■ TASK DESCRIPTION: The required result is an exact copy of the lines beginning at the line that contains "307 - Fishing" and ending at the last line of the material below.

======

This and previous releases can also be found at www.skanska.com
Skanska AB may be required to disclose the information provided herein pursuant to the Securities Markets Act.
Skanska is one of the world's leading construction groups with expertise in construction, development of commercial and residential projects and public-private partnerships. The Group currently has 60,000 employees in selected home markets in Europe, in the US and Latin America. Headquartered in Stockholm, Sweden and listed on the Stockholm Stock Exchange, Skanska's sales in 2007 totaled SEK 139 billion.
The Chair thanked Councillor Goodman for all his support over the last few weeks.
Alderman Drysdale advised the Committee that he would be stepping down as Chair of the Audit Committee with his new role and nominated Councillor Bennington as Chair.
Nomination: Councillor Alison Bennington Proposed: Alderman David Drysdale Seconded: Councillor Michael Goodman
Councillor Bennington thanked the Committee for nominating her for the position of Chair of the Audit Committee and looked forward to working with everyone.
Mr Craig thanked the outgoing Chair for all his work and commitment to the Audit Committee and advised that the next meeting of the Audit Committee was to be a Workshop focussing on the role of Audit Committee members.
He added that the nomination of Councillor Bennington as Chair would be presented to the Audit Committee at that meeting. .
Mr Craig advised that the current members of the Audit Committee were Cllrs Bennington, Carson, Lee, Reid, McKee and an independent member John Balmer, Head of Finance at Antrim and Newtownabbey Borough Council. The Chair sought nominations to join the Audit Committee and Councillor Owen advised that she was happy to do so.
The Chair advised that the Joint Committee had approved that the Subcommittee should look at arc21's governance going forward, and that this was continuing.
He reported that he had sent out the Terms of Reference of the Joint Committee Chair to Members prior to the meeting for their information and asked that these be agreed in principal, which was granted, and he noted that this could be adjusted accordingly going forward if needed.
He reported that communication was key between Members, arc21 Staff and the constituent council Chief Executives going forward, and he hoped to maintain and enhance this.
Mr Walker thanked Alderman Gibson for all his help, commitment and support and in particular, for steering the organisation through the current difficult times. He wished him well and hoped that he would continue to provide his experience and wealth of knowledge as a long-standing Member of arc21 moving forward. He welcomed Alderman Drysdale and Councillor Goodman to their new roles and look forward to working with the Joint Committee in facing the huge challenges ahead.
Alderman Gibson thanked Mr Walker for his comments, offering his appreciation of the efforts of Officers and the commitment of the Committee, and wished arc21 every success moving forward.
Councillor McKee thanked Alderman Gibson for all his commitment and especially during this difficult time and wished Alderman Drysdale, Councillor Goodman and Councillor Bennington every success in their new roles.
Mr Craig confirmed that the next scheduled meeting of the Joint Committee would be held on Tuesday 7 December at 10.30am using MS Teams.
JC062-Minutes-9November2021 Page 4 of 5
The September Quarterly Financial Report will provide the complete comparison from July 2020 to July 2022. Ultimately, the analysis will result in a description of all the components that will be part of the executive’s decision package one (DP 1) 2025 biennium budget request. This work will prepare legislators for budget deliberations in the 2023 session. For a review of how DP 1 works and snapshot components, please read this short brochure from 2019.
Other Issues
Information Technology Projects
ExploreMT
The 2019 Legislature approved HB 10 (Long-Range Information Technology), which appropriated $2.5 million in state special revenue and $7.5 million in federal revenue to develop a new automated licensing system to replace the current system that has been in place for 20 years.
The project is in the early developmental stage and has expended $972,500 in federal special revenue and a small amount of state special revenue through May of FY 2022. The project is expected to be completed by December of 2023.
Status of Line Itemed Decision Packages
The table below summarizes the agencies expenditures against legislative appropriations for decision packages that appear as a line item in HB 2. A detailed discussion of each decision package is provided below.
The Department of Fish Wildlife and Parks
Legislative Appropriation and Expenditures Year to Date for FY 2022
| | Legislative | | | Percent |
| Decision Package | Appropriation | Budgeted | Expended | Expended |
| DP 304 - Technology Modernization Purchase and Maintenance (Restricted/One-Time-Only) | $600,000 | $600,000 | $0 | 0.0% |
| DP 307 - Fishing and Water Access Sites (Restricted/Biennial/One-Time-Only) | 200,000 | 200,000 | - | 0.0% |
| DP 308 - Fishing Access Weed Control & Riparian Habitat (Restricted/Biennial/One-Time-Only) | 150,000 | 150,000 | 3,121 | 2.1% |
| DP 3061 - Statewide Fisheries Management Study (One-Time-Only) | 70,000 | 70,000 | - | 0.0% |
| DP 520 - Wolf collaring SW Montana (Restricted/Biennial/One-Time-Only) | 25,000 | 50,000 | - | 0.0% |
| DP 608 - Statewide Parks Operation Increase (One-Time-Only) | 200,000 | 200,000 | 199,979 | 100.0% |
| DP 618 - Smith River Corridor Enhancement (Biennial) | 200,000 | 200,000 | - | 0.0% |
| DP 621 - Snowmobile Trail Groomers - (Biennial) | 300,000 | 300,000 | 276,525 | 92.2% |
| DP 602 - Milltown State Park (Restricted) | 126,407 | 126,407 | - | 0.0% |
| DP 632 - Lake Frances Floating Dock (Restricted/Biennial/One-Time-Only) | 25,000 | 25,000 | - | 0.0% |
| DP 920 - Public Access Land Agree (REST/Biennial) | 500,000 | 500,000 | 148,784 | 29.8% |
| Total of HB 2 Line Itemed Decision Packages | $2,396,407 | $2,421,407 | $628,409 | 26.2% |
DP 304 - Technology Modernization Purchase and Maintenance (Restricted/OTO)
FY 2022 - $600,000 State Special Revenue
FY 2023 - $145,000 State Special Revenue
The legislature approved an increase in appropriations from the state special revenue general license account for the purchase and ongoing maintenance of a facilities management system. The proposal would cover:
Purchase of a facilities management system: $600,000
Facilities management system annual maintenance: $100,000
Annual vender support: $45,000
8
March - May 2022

======

■ ANSWER BOX:
| DP 307 - Fishing and Water Access Sites (Restricted/Biennial/One-Time-Only) | 200,000 | 200,000 | - | 0.0% |
| DP 308 - Fishing Access Weed Control & Riparian Habitat (Restricted/Biennial/One-Time-Only) | 150,000 | 150,000 | 3,121 | 2.1% |
| DP 3061 - Statewide Fisheries Management Study (One-Time-Only) | 70,000 | 70,000 | - | 0.0% |
| DP 520 - Wolf collaring SW Montana (Restricted/Biennial/One-Time-Only) | 25,000 | 50,000 | - | 0.0% |
| DP 608 - Statewide Parks Operation Increase (One-Time-Only) | 200,000 | 200,000 | 199,979 | 100.0% |
| DP 618 - Smith River Corridor Enhancement (Biennial) | 200,000 | 200,000 | - | 0.0% |
| DP 621 - Snowmobile Trail Groomers - (Biennial) | 300,000 | 300,000 | 276,525 | 92.2% |
| DP 602 - Milltown State Park (Restricted) | 126,407 | 126,407 | - | 0.0% |
| DP 632 - Lake Frances Floating Dock (Restricted/Biennial/One-Time-Only) | 25,000 | 25,000 | - | 0.0% |
| DP 920 - Public Access Land Agree (REST/Biennial) | 500,000 | 500,000 | 148,784 | 29.8% |
| Total of HB 2 Line Itemed Decision Packages | $2,396,407 | $2,421,407 | $628,409 | 26.2% |
DP 304 - Technology Modernization Purchase and Maintenance (Restricted/OTO)
FY 2022 - $600,000 State Special Revenue
FY 2023 - $145,000 State Special Revenue
The legislature approved an increase in appropriations from the state special revenue general license account for the purchase and ongoing maintenance of a facilities management system. The proposal would cover:
Purchase of a facilities management system: $600,000
Facilities management system annual maintenance: $100,000
Annual vender support: $45,000
8
March - May 2022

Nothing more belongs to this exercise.